Can the shuttle be safer? Yes. Can the shuttle be made safer with the tiny budget NASA is being given and the critical ISS supply timeline and the "we must be absolutely 100% safe" political attitude being imposed? I propose that it cannot be. And if it cannot be, I concur with the others who have pointed out that we have to get this vehicle flying again so that we can "get back on the horse" and continue with the progress of our society into space.
And yes, I would fly on the shuttle today. No, it's not 100% safe. It can't be. Yes, I could well die. But I would still fly on it. And you can damn well rest assured those flying on it know they could die too and are adult enough to have made that choice consciously and willingly. It is not up to you to think you know better than they who have been training for decades for their missions.
-Kurt
"We can categorically state we have not released man-eating badgers into the area." - UK military spokesman, July 2007
... That many of you are assholes. I'm sure your physical science course at Ithaca Community College gives you the necessary qualifications to fix the entire shuttle program with a two sentence /. post.
Give us engineers some fucking credit please.

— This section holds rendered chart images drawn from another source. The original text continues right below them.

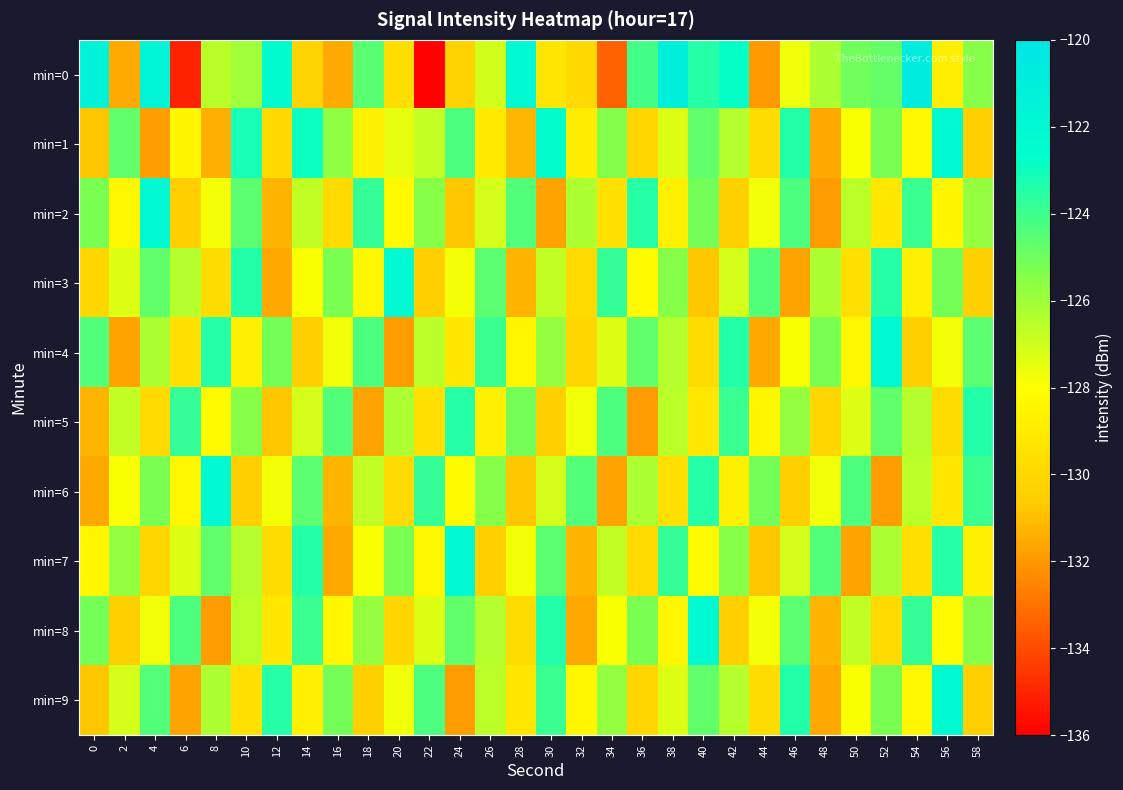

Reading right to left, list all the values displayed in this chart.

min=0: 58=-125.5	56=-128.9	54=-120.8	52=-124.8	50=-125.0	48=-126.3	46=-127.7	44=-132.0	42=-122.8	40=-123.4	38=-121.0	36=-124.1	34=-133.4	32=-129.9	30=-129.3	28=-122.0	26=-127.0	24=-130.3	22=-135.9	20=-129.7	18=-124.5	16=-131.5	14=-130.2	12=-122.4	10=-126.0	8=-126.5	6=-135.1	4=-121.6	2=-131.5	0=-121.4
min=1: 58=-130.5	56=-122.1	54=-128.4	52=-125.2	50=-127.9	48=-131.6	46=-123.4	44=-129.8	42=-126.5	40=-124.7	38=-127.3	36=-130.1	34=-125.4	32=-128.9	30=-122.6	28=-131.2	26=-129.1	24=-124.3	22=-126.8	20=-127.5	18=-128.7	16=-125.6	14=-122.9	12=-130.0	10=-123.2	8=-131.4	6=-128.5	4=-131.9	2=-124.7	0=-130.8
min=2: 58=-125.8	56=-128.5	54=-123.9	52=-129.2	50=-126.6	48=-131.9	46=-124.3	44=-127.7	42=-130.4	40=-125.1	38=-128.8	36=-123.5	34=-129.6	32=-126.3	30=-131.7	28=-124.4	26=-127.1	24=-130.8	22=-125.5	20=-128.2	18=-123.8	16=-129.9	14=-126.7	12=-131.3	10=-124.6	8=-127.8	6=-130.5	4=-122.1	2=-128.4	0=-125.2
min=3: 58=-130.4	56=-125.1	54=-128.8	52=-123.5	50=-129.6	48=-126.3	46=-131.7	44=-124.4	42=-127.1	40=-130.8	38=-125.5	36=-128.2	34=-123.8	32=-129.9	30=-126.7	28=-131.3	26=-124.6	24=-127.8	22=-130.5	20=-122.1	18=-128.4	16=-125.2	14=-127.9	12=-131.6	10=-123.4	8=-129.8	6=-126.5	4=-124.7	2=-127.3	0=-130.1
min=4: 58=-124.6	56=-127.8	54=-130.5	52=-122.1	50=-128.4	48=-125.2	46=-127.9	44=-131.6	42=-123.4	40=-129.8	38=-126.5	36=-124.7	34=-127.3	32=-130.1	30=-125.8	28=-128.5	26=-123.9	24=-129.2	22=-126.6	20=-131.9	18=-124.3	16=-127.7	14=-130.4	12=-125.1	10=-128.8	8=-123.5	6=-129.6	4=-126.3	2=-131.7	0=-124.4
min=5: 58=-123.4	56=-129.8	54=-126.5	52=-124.7	50=-127.3	48=-130.1	46=-125.8	44=-128.5	42=-123.9	40=-129.2	38=-126.6	36=-131.9	34=-124.3	32=-127.7	30=-130.4	28=-125.1	26=-128.8	24=-123.5	22=-129.6	20=-126.3	18=-131.7	16=-124.4	14=-127.1	12=-130.8	10=-125.5	8=-128.2	6=-123.8	4=-129.9	2=-126.7	0=-131.3
min=6: 58=-123.9	56=-129.2	54=-126.6	52=-131.9	50=-124.3	48=-127.7	46=-130.4	44=-125.1	42=-128.8	40=-123.5	38=-129.6	36=-126.3	34=-131.7	32=-124.4	30=-127.1	28=-130.8	26=-125.5	24=-128.2	22=-123.8	20=-129.9	18=-126.7	16=-131.3	14=-124.6	12=-127.8	10=-130.5	8=-122.1	6=-128.4	4=-125.2	2=-127.9	0=-131.6
min=7: 58=-128.8	56=-123.5	54=-129.6	52=-126.3	50=-131.7	48=-124.4	46=-127.1	44=-130.8	42=-125.5	40=-128.2	38=-123.8	36=-129.9	34=-126.7	32=-131.3	30=-124.6	28=-127.8	26=-130.5	24=-122.1	22=-128.4	20=-125.2	18=-127.9	16=-131.6	14=-123.4	12=-129.8	10=-126.5	8=-124.7	6=-127.3	4=-130.1	2=-125.8	0=-128.5
min=8: 58=-125.5	56=-128.2	54=-123.8	52=-129.9	50=-126.7	48=-131.3	46=-124.6	44=-127.8	42=-130.5	40=-122.1	38=-128.4	36=-125.2	34=-127.9	32=-131.6	30=-123.4	28=-129.8	26=-126.5	24=-124.7	22=-127.3	20=-130.1	18=-125.8	16=-128.5	14=-123.9	12=-129.2	10=-126.6	8=-131.9	6=-124.3	4=-127.7	2=-130.4	0=-125.1
min=9: 58=-130.5	56=-122.1	54=-128.4	52=-125.2	50=-127.9	48=-131.6	46=-123.4	44=-129.8	42=-126.5	40=-124.7	38=-127.3	36=-130.1	34=-125.8	32=-128.5	30=-123.9	28=-129.2	26=-126.6	24=-131.9	22=-124.3	20=-127.7	18=-130.4	16=-125.1	14=-128.8	12=-123.5	10=-129.6	8=-126.3	6=-131.7	4=-124.4	2=-127.1	0=-130.8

I just found the box to change my sig. Um.... [timeless witticism].
Very strange side topic.
I have been a slashdotter for around 8 years (I do have an ID in the 500,000s), and this is the first time in all that time that I have seen relatively insightful posts modded as "troll" or "overrated".
As an automobile fan, who owns a '51 Merc, a '73 Nova, an '87 Buick Grand National, and a '03 Suburu WRX...
YOU ARE ALL CAR IGNORANT!!
Cars of today cannot be compared to cars of 10, 30, or 50 years ago.
I have learned what I needed to know for each of my vehicles, and I find that all of my cars go years between "repairs", but, then, I have taken the time to learn how to take care of all of them.
Sometimes, I take the time to work on them myself, and sometimes a mechanic works on them. I find none of these autos to be more reliable than the others.
The engineers and the astronauts work hand-in-hand. I doubt that the engineers will be anything less than absolutely miserable if anything happened to the vehicle and crew. That said, the astronauts willingly assume the risk so as to further scientific progress. The engineers won't let them down if they can help it.